Nathan Torkington has a blog post entitled A Week in the Valley: GData on the O'Reilly Radar blog that talks about the growth of the usage of GData & the Atom Publishing Protocol within Google as well as Marc Lukovsky's take on how this compared to his time at Microsoft working on Hailstorm. Nat writes

They're building APIs to your Google-stored data via GData, and it's all very reminiscent of HailStorm. Mark, of course, was the architect of that. So why's he coming up with more strategies to the same ends? I figure he's hoping Google won't screw it up by being greedy, the way Microsoft did...The reaction to the GData APIs for Calendar have been very positive.
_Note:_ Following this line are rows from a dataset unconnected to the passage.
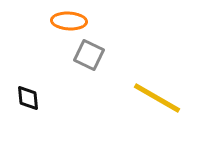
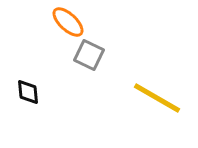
orange ellipse: moved 1 px left, 1 px down; rotated 40 degrees clockwise
black diamond: moved 6 px up
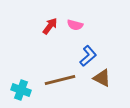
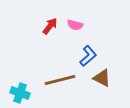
cyan cross: moved 1 px left, 3 px down
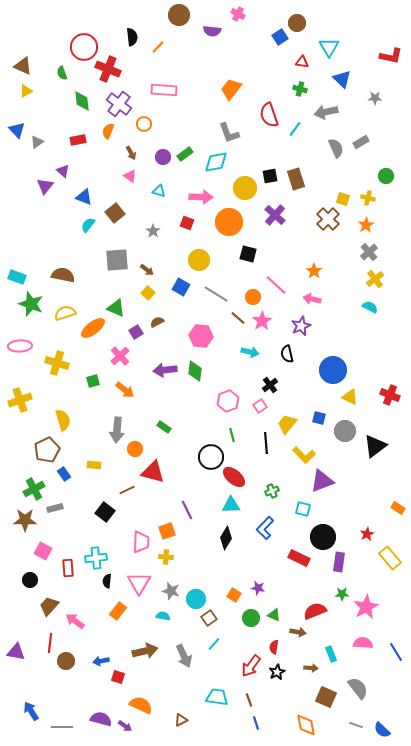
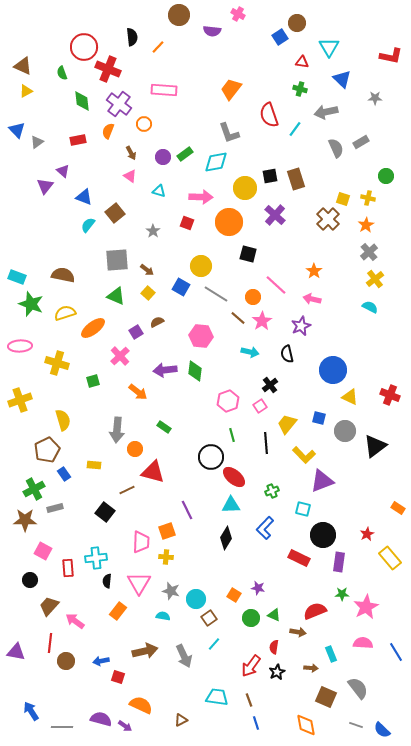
yellow circle at (199, 260): moved 2 px right, 6 px down
green triangle at (116, 308): moved 12 px up
orange arrow at (125, 390): moved 13 px right, 2 px down
black circle at (323, 537): moved 2 px up
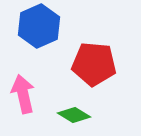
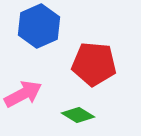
pink arrow: rotated 75 degrees clockwise
green diamond: moved 4 px right
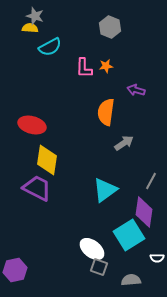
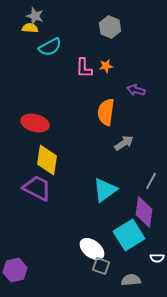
red ellipse: moved 3 px right, 2 px up
gray square: moved 2 px right, 1 px up
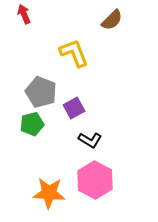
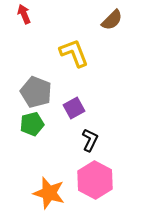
gray pentagon: moved 5 px left
black L-shape: rotated 95 degrees counterclockwise
orange star: rotated 12 degrees clockwise
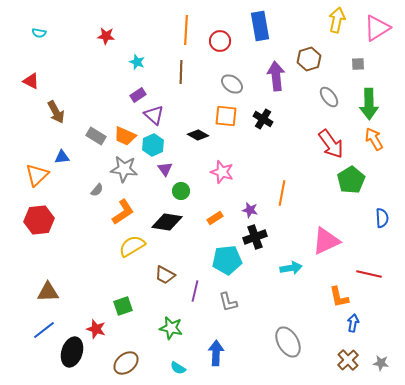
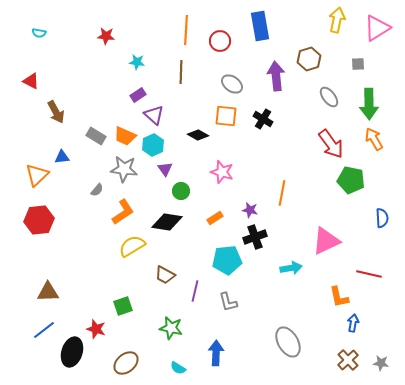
cyan star at (137, 62): rotated 14 degrees counterclockwise
green pentagon at (351, 180): rotated 28 degrees counterclockwise
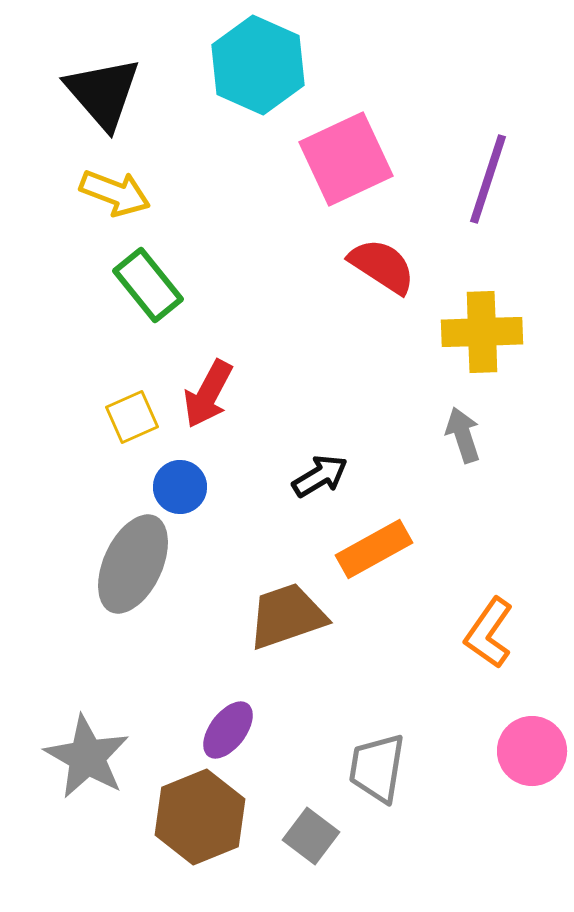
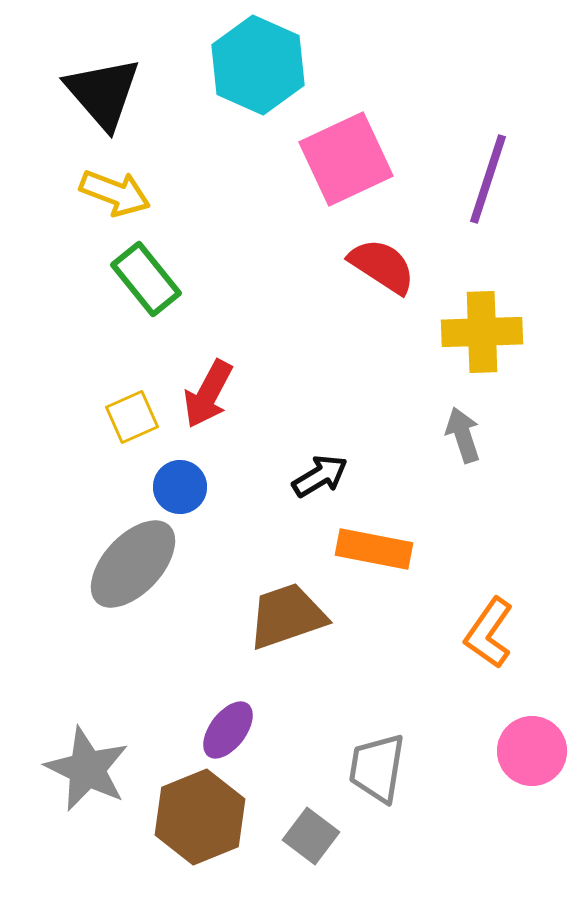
green rectangle: moved 2 px left, 6 px up
orange rectangle: rotated 40 degrees clockwise
gray ellipse: rotated 18 degrees clockwise
gray star: moved 12 px down; rotated 4 degrees counterclockwise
This is in contrast to HailStorm, of course, which was distrusted and eventually morphed its way through different product names into oblivion. Noting that Mark's trying again with the idea of open APIs to your personal data, I joked that GData should really be "GStorm". Mark deadpanned, " I wanted to call it ShitStorm but it didn't fly with marketing".

Providing APIs to access and manipulate data owned by your users is a good thing. It extends the utility of the data outside that of the Web applications that may be the primary consumer of the data and it creates an ecosystem of applications that harness the data. This is beneficial to customers as can be seen by looking around today at the success of APIs such as the MetaWeblog API, Flickr API or del.icio.us API.
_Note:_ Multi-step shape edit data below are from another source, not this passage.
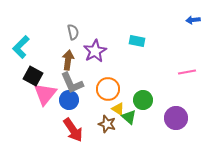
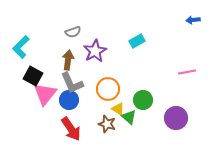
gray semicircle: rotated 84 degrees clockwise
cyan rectangle: rotated 42 degrees counterclockwise
red arrow: moved 2 px left, 1 px up
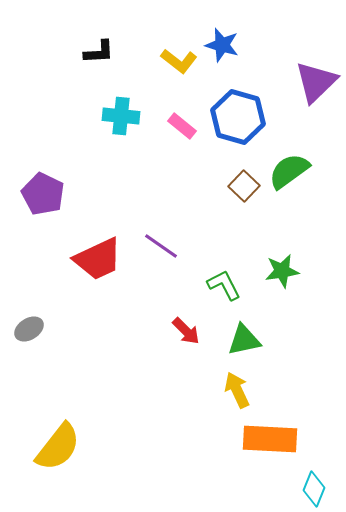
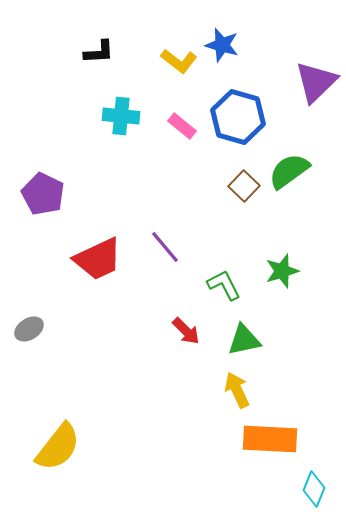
purple line: moved 4 px right, 1 px down; rotated 15 degrees clockwise
green star: rotated 8 degrees counterclockwise
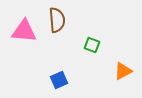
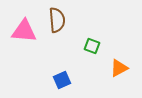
green square: moved 1 px down
orange triangle: moved 4 px left, 3 px up
blue square: moved 3 px right
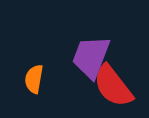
Five years ago, while interning at Microsoft, I saw a demo about Hailstorm in which a user visiting an online CD retailer was showed an ad for a concert they'd be interested in based on their music preferences in Hailstorm. The thinking here was that it would be win-win because (i) all the user's data is entered and stored in one place which is convenient for the user (ii) the CD retailer can access the user's preferences from Hailstorm and cut a deal with the concert ticket provider to show their ads based on user preferences and (iii) the concert ticket provider gets their ads shown in a very relevant context.
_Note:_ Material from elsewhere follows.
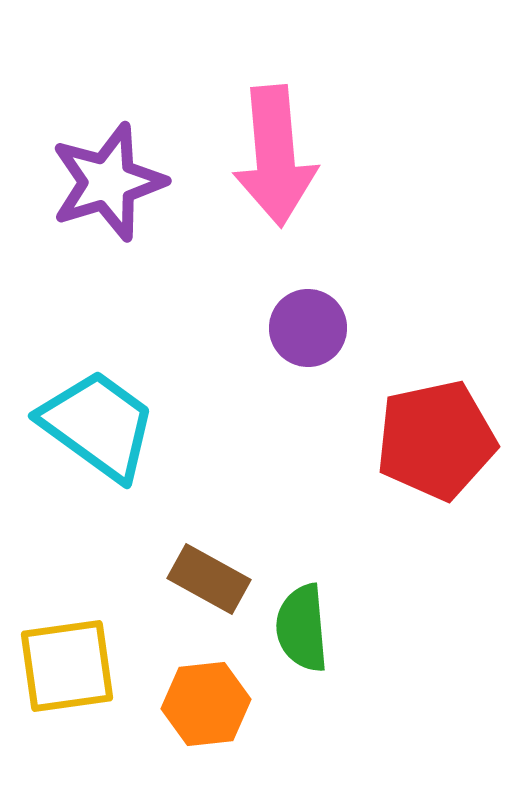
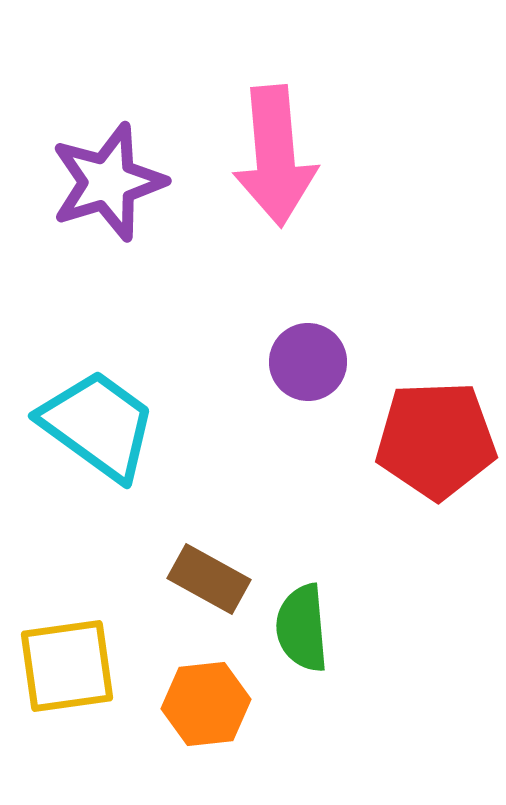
purple circle: moved 34 px down
red pentagon: rotated 10 degrees clockwise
The big problem with Hailstorm is that it assumed that potential Hailstorm partners such as retailers and other businesses would give up their customer data to Microsoft. As expected most of them told Microsoft to take a long walk of a short pier. 

Unfortunately Microsoft didn't take the step of opening up these APIs to its online services such as Hotmail and MSN Messenger but instead quietly canned the project. Fast forward a few years later and the company is now playing catchup to ideas it helped foster. Amusingly, people like Mark Lucovsky and Vic Gundotra who were influential during the Hailstorm days at Microsoft are now at Google rebuilding the same thing.

I've taken a look at GData and have begun to question the wisdom of using Atom/RSS as the baseline for information interchange on the Web. Specifically, I have the same issues as Steven Ickman raised in a comment on DeWitt Clinton's blog where he wrote

From a search perspective I’d argue that the use of either format, RSS or Atom, is pretty much a hack. I think OpenSearch is awesome and I understand the motivators driving the format choices but it still feels like a hack to me.

Just like you I want to see rich structured results returned for queries but both formats basically limit you to results of a single type and contain a few known fields (i.e. link, title, subject, author, date, & enclosure) that are expected to be common across all items.

Where do we put the 100+ Outlook defined contact fields and how do we know that a result is a contact and not an appointment or auction? Vista has almost 1000 properties defined in its schema so how do we convey that much metadata in a loseless way? Embedded Microformats are a great sugestion for how to deal with richer content but it sort of feels like a hack on top of a hack to me? What’s the Microformat for an auction? Do I have to wait a year for some committee to arrive at joint aggreement on what attributes define an auction before I can return structured auction results?

When you have a hammer, everything looks like a nail. It seems Steven Ickman and I reviewed OpenSearch/GData/Atom with the same critical lens and came away with the same list of issues. The only thing I'd change in his criticism is the claim that both formats (RSS & Atom) limit you to results of a single type, that isn't the case. Nothing stops a feed from containing data of wildly varying types. For example, a typical MSN Spaces RSS feed contains items that represent blog posts, photo albums, music lists, and book lists which are all very different types.

The inability to represent hierarchical data in a natural manner is a big failing of both formats. I've seen the Atom Threading Extensions but that seems to be a very un-XML way for an XML format to represent hierarchy. Especially given how complicated message threading algorithms can be for clients to implement.

It'll be interesting to see how Google tackles these issues in GData.